“起きなかった”戦争はないのだろうか

 ちょっと前に、『警部補 古畑任三郎』という大人気ドラマがあった。
 
 いわゆる刑事物、というか推理物だったので、通常は何かしらの事件が発生し、それを古畑任三郎が類稀なる洞察力と推理力で解決する、というのが話の筋なのだが、ただ1度だけ、古畑が「事件が発生する前に犯人の凶行を食い止める」という回があった。
 確か古畑が、同窓会に出席し、そこでかつての同級生が同じ会に出席した同窓生を殺害しようと目論んだのを、古畑が事前に察知して食い止める、というような話だったと思う(詳しいことは覚えていない)。長門裕之さんが犯人の役で、長門さんと田村正和さん両雄の名演が光っていたのが印象に残っている。
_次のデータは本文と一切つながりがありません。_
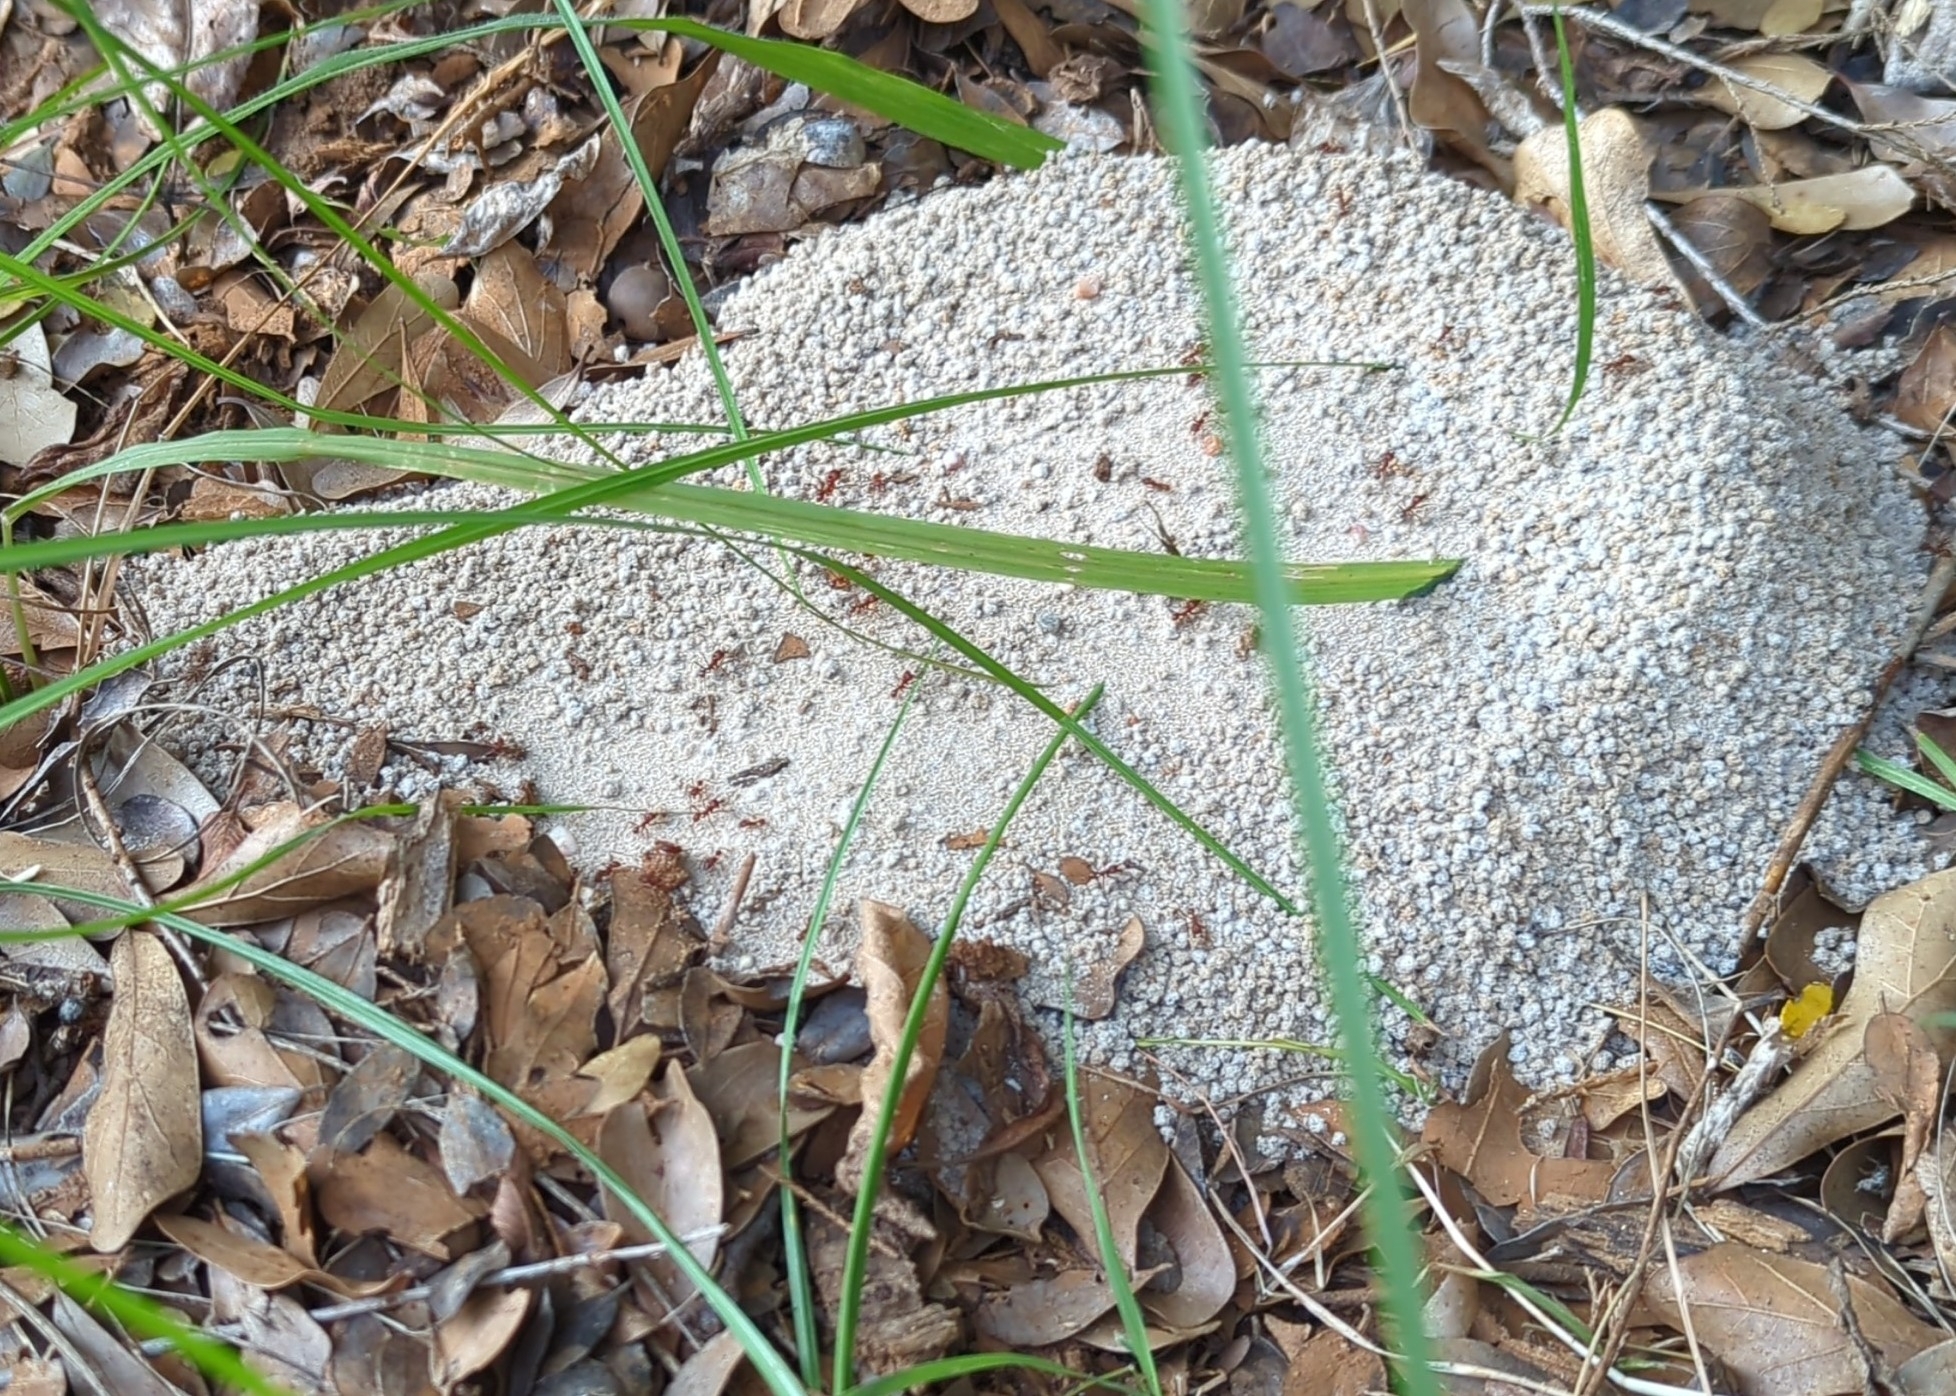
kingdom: Animalia
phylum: Arthropoda
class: Insecta
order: Hymenoptera
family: Formicidae
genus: Atta
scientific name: Atta texana
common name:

 こんなことを思い出したのは、『emo life』さんの最新記事を読んだからだ。
 管理人misuzuさんが、「第1回東芝環境公開講座」へ行ってきた、という記事で、そこで講師の先生が、
 「環境は毎日確実に進んでいる。その変化は目に見えづらいが、気付いた時にはもう取り返せないところまで来ている。」
 と言っていたそうで、「では、歴史上“もう取り返せないところまで”来る前に、事態を食い止めることができた事例は存在しないのだろうか」ということを考えたのだ。
 
 例えば歴史上の戦争は、世界大戦であれ宗教革命であれ、「取り返せないところまできて食い止めることのできなかった」事例である、と言える。
 戦争でも事件でも革命でもなんでいいが、歴史に記されているあらゆる悲劇は、つまるところ「取り返せないところまできて食い止めることのできなかった」ことの積み重ねなのだ。
 では、今まで歴史上「取り返せないところまで来る前に、事態を食い止めることができた」ことなど1度たりともなかったのだろうか。

 たぶんそれが明らかになることで、環境問題に取り組む際の説得力が各段と変わってくるのではないだろうか。
 「今まで歴史上そんなことできたことなんて1度もないけど、地球環境は取り返しがつかなくなる前になんとかしようよ」
 と言うのと、
 「歴史はみんなが動けば取り返しがつかなくなる前に事態は止められることを証明してるんだ。地球環境もなんとかしようよ」
 と言う違いだ。かなり違う気がする。